2. Menghindari Benturan Kepentingan (Conflict of Interest)
Meskipun secara kepemilikan sah di mata hukum, seorang PNS harus memastikan bahwa PT yang dimilikinya tidak melanggar etika profesi. Ada tiga aturan tidak tertulis namun berkekuatan hukum yang harus dijaga:
- Bukan Vendor Instansi Sendiri: PT milik PNS dilarang menjadi penyedia barang/jasa di instansi tempat PNS tersebut bernaung. Hal ini untuk mencegah praktik KKN (Korupsi, Kolusi, dan Nepotisme).
- Tanpa Fasilitas Negara: Dilarang menggunakan jam kerja, kendaraan dinas, atau koneksi jabatan untuk memajukan bisnis pribadi.
- Kerahasiaan Data: Tidak boleh menggunakan informasi rahasia negara yang didapat dari jabatan untuk keuntungan kompetitif perusahaan.
3. Kewajiban Transparansi dan Pajak
Kepemilikan PT membawa tanggung jawab administratif tambahan bagi seorang PNS. Transparansi adalah kunci agar bisnis tersebut tidak dianggap sebagai hasil gratifikasi atau tindak pidana korupsi.
- Laporan Harta Kekayaan (LHKPN/LHKASN): Kepemilikan saham di PT wajib dicantumkan secara jujur dalam laporan kekayaan tahunan.

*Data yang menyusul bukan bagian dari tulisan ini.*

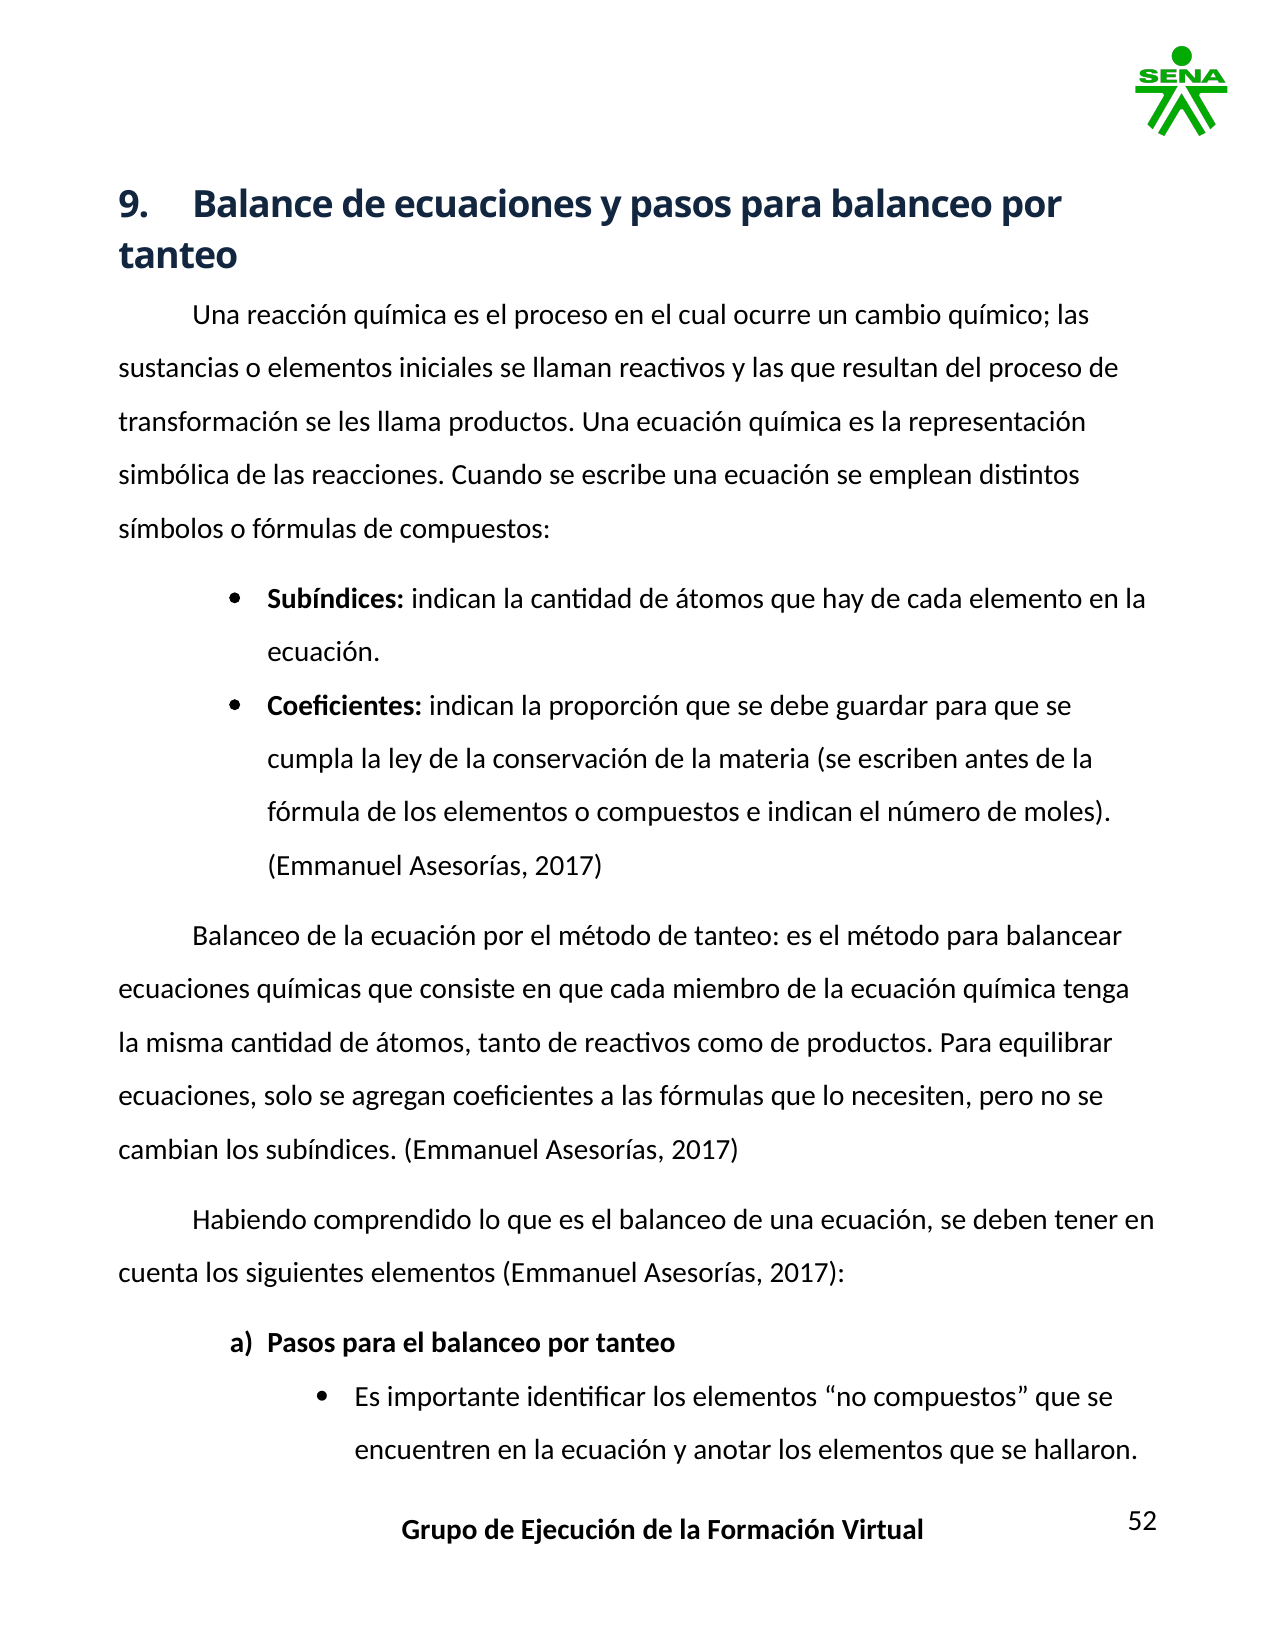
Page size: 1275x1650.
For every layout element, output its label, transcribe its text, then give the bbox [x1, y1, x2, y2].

picture [1135, 46, 1228, 136]
list Subíndices: indican la cantidad de átomos que hay de cada elemento en la ecuación. [229, 580, 1157, 669]
text Habiendo comprendido lo que es el balanceo de una ecuación, se deben tener en cuenta los siguientes elementos (Emmanuel Asesorías, 2017): [118, 1201, 1157, 1290]
subtitle Balance de ecuaciones y pasos para balanceo por tanteo [118, 177, 1157, 279]
text Balanceo de la ecuación por el método de tanteo: es el método para balancear ecuaciones químicas que consiste en que cada miembro de la ecuación química tenga la misma cantidad de átomos, tanto de reactivos como de productos. Para equilibrar ecuaciones, solo se agregan coeficientes a las fórmulas que lo necesiten, pero no se cambian los subíndices. (Emmanuel Asesorías, 2017) [118, 917, 1157, 1166]
list Coeficientes: indican la proporción que se debe guardar para que se cumpla la ley de la conservación de la materia (se escriben antes de la fórmula de los elementos o compuestos e indican el número de moles). (Emmanuel Asesorías, 2017) [229, 687, 1157, 883]
text Una reacción química es el proceso en el cual ocurre un cambio químico; las sustancias o elementos iniciales se llaman reactivos y las que resultan del proceso de transformación se les llama productos. Una ecuación química es la representación simbólica de las reacciones. Cuando se escribe una ecuación se emplean distintos símbolos o fórmulas de compuestos: [118, 296, 1157, 545]
list Pasos para el balanceo por tanteo [229, 1324, 1157, 1360]
list Es importante identificar los elementos “no compuestos” que se encuentren en la ecuación y anotar los elementos que se hallaron. [317, 1378, 1157, 1467]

- Kepatuhan Pajak: Sebagai pemilik usaha, PNS harus memastikan PT tersebut taat pajak (PPh Badan). Selain itu, dividen yang diterima sebagai pemegang saham harus dilaporkan dalam SPT Tahunan pribadi PNS yang bersangkutan.
4. Risiko Sanksi
Pelanggaran terhadap aturan ini tidak main-main. Jika seorang PNS terbukti menjabat sebagai pengurus aktif atau memanfaatkan jabatannya untuk keuntungan PT, sanksi disiplin mulai dari teguran tertulis, penurunan pangkat, hingga pemberhentian secara tidak hormat dapat dijatuhkan.
Kesimpulan
Seorang PNS tetap memiliki hak konstitusional untuk mengembangkan kesejahteraan melalui investasi di badan usaha. Namun, status “Abdi Negara” tetap menjadi prioritas utama. Jika Anda seorang PNS yang ingin membangun PT, langkah teraman adalah memposisikan diri sebagai pemegang saham pasif dan menyerahkan pengelolaan operasional sepenuhnya kepada pihak profesional non-PNS.